WHAT YOU ARE ASKED TO DO >>
In two sentences, summarize the text below on the Battle of Boonsboro.

TEXT UNDER STUDY >>
=======

The Battle of Boonsboro took place on July 8, 1863, in Washington County, Maryland, as part of the Retreat from Gettysburg during the Gettysburg campaign of the American Civil War.

While Gen. Robert E. Lee's Army of Northern Virginia retreated toward Virginia following its defeat in the Battle of Gettysburg, Confederate cavalry held the South Mountain passes. The cavalry fought a rearguard action against elements of the Union 1st and 3rd Cavalry Divisions and supporting infantry. This action was one of a series of successive cavalry engagements around Boonsboro, Hagerstown, and Williamsport.

==Battle==
Confederate Maj. Gen. J.E.B. Stuart faced a difficult assignment—locate the Union cavalry and prevent it from severing Gen. Lee's avenue of retreat to Williamsport and the Potomac River. The result was the biggest and most sustained cavalry battle in Maryland during the campaign. The Battle of Boonsboro occurred along the National Road on Wednesday, July 8, 1863.

Stuart, with five cavalry brigades, advanced from the direction of Funkstown and Williamsport. He first encountered Federal resistance at Beaver Creek Bridge, 4.5 mi north of Boonsboro. By 11 a.m., the Confederate cavalry had pushed forward to several mud-soaked fields, where fighting on horseback was nearly impossible, forcing Stuart's troopers and Brig. Gens. H. Judson Kilpatrick's and John Buford's Union cavalry divisions to dismount and slug it out like infantry.

By mid-afternoon, the Union left under Kilpatrick crumbled as the Federals ran low on ammunition under increasing Confederate pressure. Stuart's advanced ended about 7 p.m., however, when Union infantry arrived—the first to engage in battle since Gettysburg. Stuart withdrew north to Funkstown, but he had gained another day for Lee's retreating army. Two days later, he would again delay the Federal pursuit at the Battle of Funkstown.

=======

SUPPLIED DATA >>

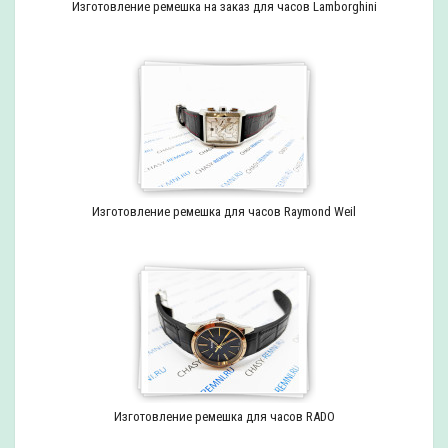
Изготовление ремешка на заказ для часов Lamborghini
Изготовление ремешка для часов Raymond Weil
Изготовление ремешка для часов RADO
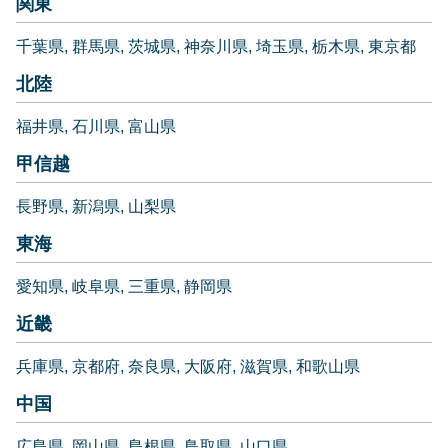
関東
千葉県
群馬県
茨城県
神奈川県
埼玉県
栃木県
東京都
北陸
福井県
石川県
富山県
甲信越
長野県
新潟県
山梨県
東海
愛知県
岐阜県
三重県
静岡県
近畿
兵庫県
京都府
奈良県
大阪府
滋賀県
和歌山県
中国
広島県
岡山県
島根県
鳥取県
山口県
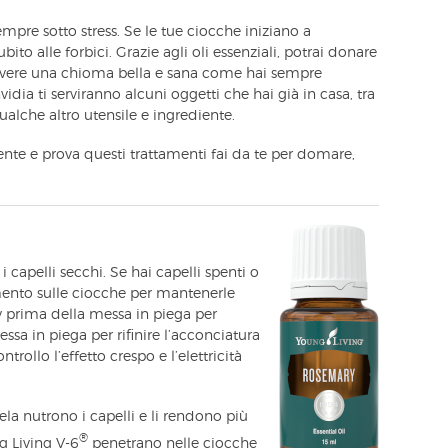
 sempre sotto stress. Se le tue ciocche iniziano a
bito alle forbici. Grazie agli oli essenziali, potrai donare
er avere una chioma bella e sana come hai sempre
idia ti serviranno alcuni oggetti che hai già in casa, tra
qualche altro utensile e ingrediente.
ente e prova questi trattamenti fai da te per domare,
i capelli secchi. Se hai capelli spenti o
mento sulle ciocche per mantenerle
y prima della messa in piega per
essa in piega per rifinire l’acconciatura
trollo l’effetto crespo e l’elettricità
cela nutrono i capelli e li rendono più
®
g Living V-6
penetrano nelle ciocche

=======

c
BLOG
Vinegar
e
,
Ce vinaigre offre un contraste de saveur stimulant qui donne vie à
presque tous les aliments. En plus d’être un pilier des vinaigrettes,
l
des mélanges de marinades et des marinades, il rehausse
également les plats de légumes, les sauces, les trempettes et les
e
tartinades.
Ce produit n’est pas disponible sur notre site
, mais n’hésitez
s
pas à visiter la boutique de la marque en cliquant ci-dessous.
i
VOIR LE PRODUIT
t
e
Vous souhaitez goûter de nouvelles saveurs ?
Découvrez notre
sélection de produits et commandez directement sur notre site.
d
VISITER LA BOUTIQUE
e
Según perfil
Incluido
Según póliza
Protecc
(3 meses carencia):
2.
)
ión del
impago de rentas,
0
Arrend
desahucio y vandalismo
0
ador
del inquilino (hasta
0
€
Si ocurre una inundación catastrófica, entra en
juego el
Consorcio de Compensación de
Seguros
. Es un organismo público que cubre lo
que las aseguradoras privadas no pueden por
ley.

=======

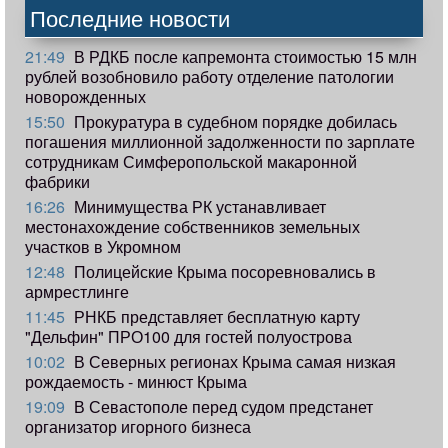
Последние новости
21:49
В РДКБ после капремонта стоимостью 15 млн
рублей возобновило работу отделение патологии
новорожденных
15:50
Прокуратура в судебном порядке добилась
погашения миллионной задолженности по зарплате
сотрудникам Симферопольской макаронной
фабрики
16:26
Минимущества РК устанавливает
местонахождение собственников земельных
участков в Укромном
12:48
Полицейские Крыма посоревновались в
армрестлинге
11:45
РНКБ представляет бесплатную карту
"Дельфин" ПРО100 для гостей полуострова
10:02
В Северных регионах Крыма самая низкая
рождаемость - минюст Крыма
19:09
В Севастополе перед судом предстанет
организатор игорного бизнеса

=======

SOLVED PROBLEM >>
On July 8, 1863, as Lee's army retreated from Gettysburg, Confederate cavalry under Stuart fought Union cavalry divisions and supporting infantry along the National Road near Boonsboro, Maryland, in the biggest and most sustained cavalry battle in Maryland during the campaign. After fighting dismounted in muddy fields and pressing the Union left until it crumbled, Stuart withdrew to Funkstown when Union infantry arrived about 7 p.m., having gained another day for Lee's retreating army.